Dunia hari ini telah menyaksikan pergeseran mimbar dari kayu jati di masjid-masjid menuju layar gawai yang berpendar di telapak tangan. Generasi Z, sebagai penduduk asli dunia digital, berada di episentrum transformasi ini. Dakwah tidak lagi hanya soal retika di atas podium, melainkan tentang bagaimana sebuah pesan agama mampu bersaing dengan algoritma yang kejam dan perhatian audiens yang hanya bertahan dalam hitungan detik. Namun, di balik kemudahan akses informasi ini, muncul tantangan besar mengenai kedalaman makna dan autentisitas nilai yang disampaikan.
Tantangan utama yang kita hadapi adalah kecenderungan untuk menyederhanakan agama demi kepentingan konten yang viral. Agama sering kali dikemas dalam potongan video singkat yang estetis namun kehilangan konteks teologisnya. Padahal, dakwah memerlukan landasan hikmah yang kuat agar tidak sekadar menjadi kebisingan di ruang siber. Allah SWT telah memberikan panduan dasar dalam berdakwah yang tertuang dalam Al-Qur'an:
ادْعُ إِلَىٰ سَبِيلِ رَبِّكَ بِالْحِكْمَةِ وَالْمَوْعِظَةِ الْحَسَنَةِ وَجَادِلْهُمْ بِالَّتِي هِيَ أَحْسَنُ
Artinya: Serulah (manusia) kepada jalan Tuhanmu dengan hikmah dan pelajaran yang baik dan bantahlah mereka dengan cara yang baik. (QS. An-Nahl: 125). Ayat ini mengingatkan kita bahwa metode dakwah digital harus tetap mengedepankan kebijaksanaan dan kesantunan, bukan sekadar mengejar jumlah pengikut atau tanda suka yang semu.
Selain itu, fenomena ekonomi perhatian (attention economy) memaksa para aktivis dakwah muda untuk terus tampil menarik secara visual. Hal ini berisiko menjebak mereka pada penyakit riya atau haus akan validasi publik. Sering kali, batas antara menyebarkan kebenaran dan memamerkan kesalehan menjadi kabur. Dalam perspektif Akhlakul Karimah, niat adalah ruh dari setiap amal. Jika dakwah digital hanya dipandang sebagai panggung eksistensi, maka ia kehilangan daya transformatifnya bagi jiwa manusia. Dakwah harus tetap menjadi jembatan menuju Tuhan, bukan tembok yang memperbesar ego pribadi.
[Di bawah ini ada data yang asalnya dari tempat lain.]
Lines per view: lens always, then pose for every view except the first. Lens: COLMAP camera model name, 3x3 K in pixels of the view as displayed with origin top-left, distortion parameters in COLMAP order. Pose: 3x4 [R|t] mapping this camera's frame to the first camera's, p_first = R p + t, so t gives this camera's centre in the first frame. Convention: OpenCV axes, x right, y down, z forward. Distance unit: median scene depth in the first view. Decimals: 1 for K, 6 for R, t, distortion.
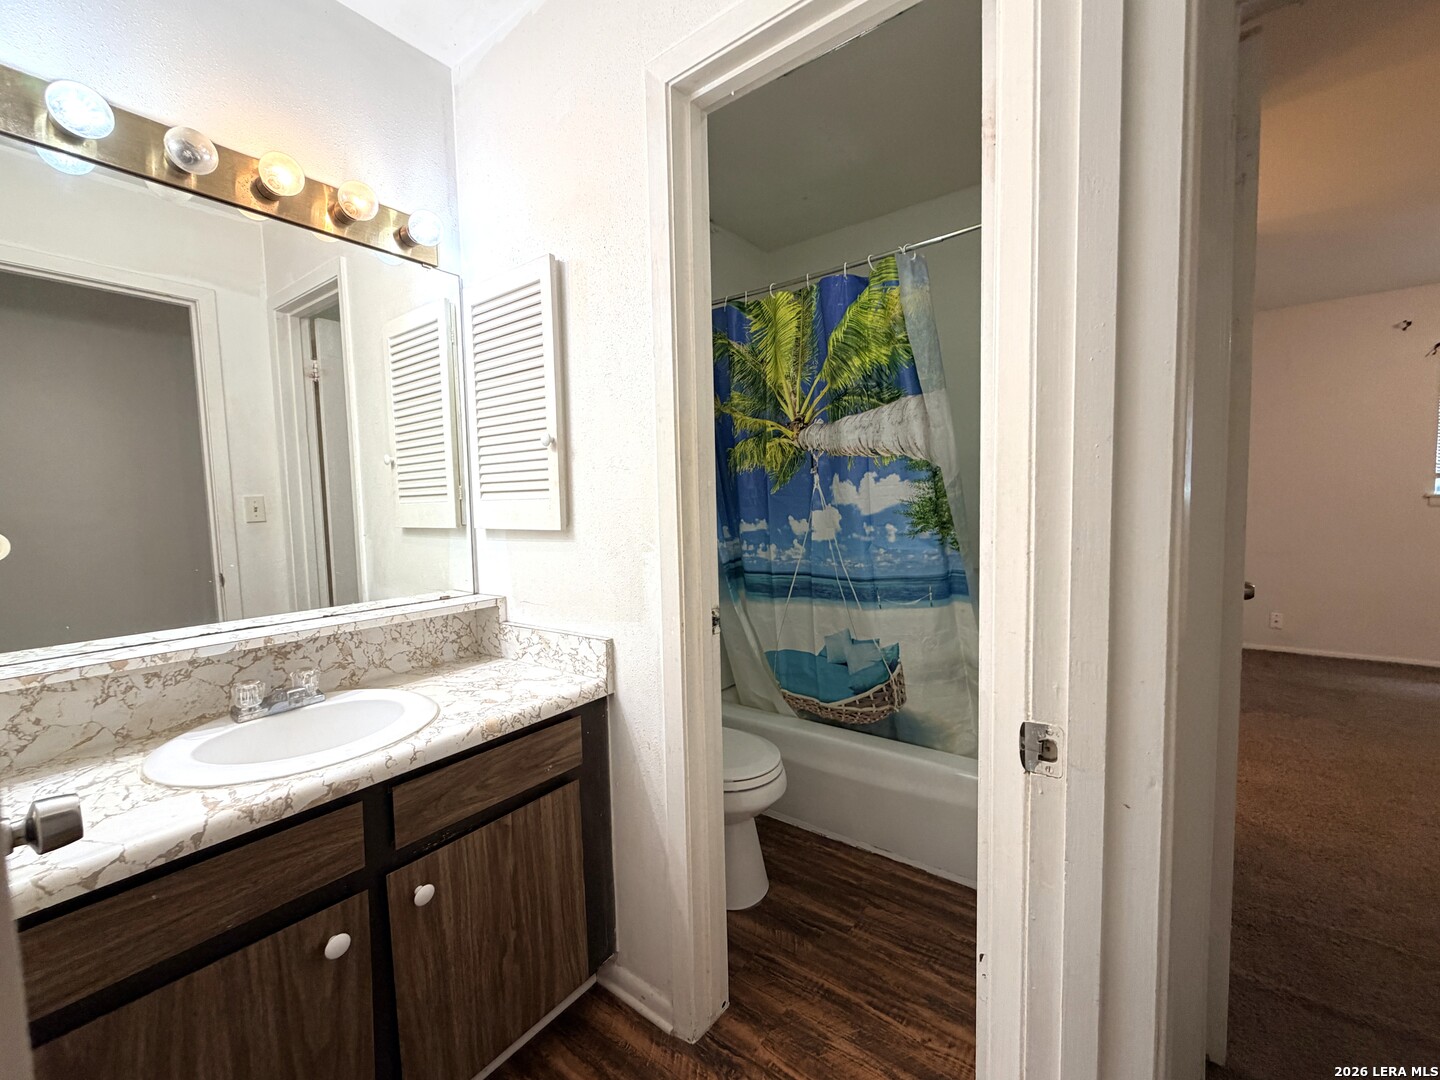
lens RADIAL K [[577.5, 0, 718.4], [0, 577.5, 539.1], [0, 0, 1]] dist [0.000237, 0.000525]
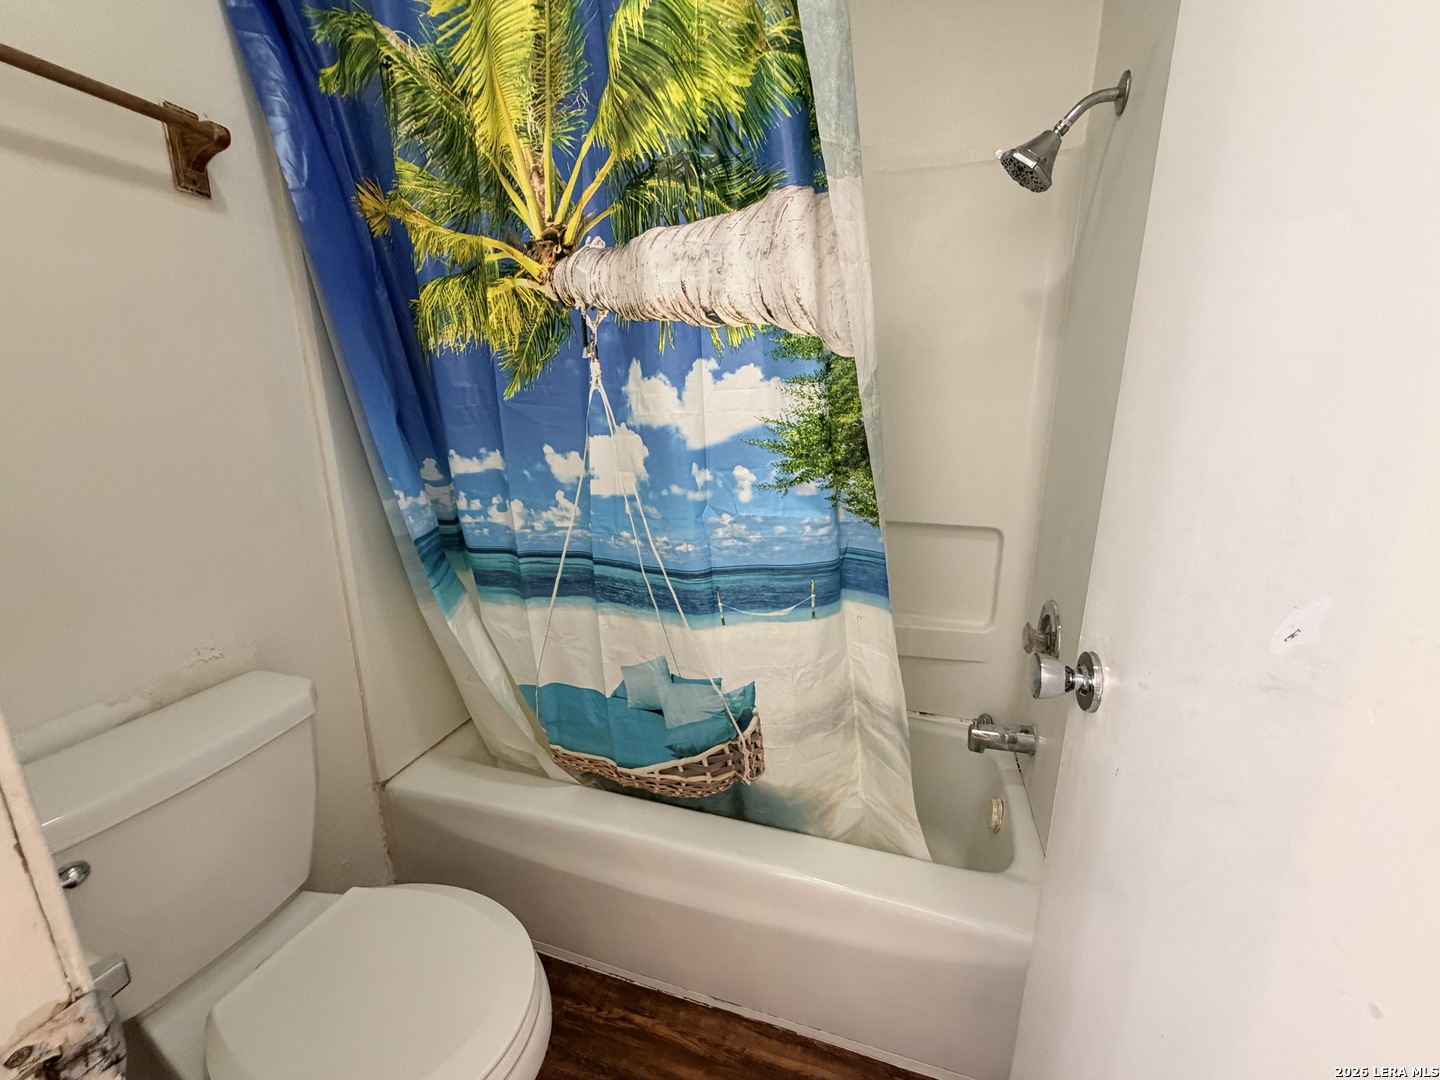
lens RADIAL K [[577.5, 0, 718.0], [0, 577.5, 544.9], [0, 0, 1]] dist [0.000237, 0.000525]
pose [[0.939657, -0.060183, 0.336783, 0.097066], [0.001802, 0.985263, 0.171039, -0.043397], [-0.342114, -0.160111, 0.925917, 0.503430]]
Tantangan berikutnya adalah hilangnya adab dalam perbedaan pendapat di kolom komentar. Generasi Z sangat rentan terhadap polarisasi yang dipicu oleh algoritma media sosial. Diskusi agama yang seharusnya mencerahkan sering kali berubah menjadi ajang saling menghujat. Padahal, seorang Muslim diperintahkan untuk menjaga lisan dan jempolnya dari menyakiti sesama. Rasulullah SAW bersabda:
مَنْ كَانَ يُؤْمِنُ بِاللَّهِ وَالْيَوْمِ الْآخِرِ فَلْيَقُلْ خَيْرًا أَوْ لِيَصْمُتْ
Artinya: Barangsiapa yang beriman kepada Allah dan hari akhir, maka hendaklah ia berkata baik atau diam. (HR. Bukhari dan Muslim). Hadis ini menjadi pengingat kritis bahwa di ruang digital yang tanpa batas, kemampuan untuk menahan diri adalah bentuk ketaatan yang paling tinggi.
Kita juga tidak boleh mengabaikan bahaya hoaks dan distorsi informasi agama yang tersebar masif. Gen Z dituntut memiliki kemampuan tabayyun atau verifikasi yang tajam di tengah banjir informasi. Tanpa bimbingan guru yang kredibel, belajar agama secara otodidak melalui potongan konten singkat dapat menyebabkan pemahaman yang ekstrem atau justru terlalu menggampangkan syariat. Prinsip ketelitian dalam menerima berita adalah kunci keselamatan intelektual dan spiritual di era disrupsi ini.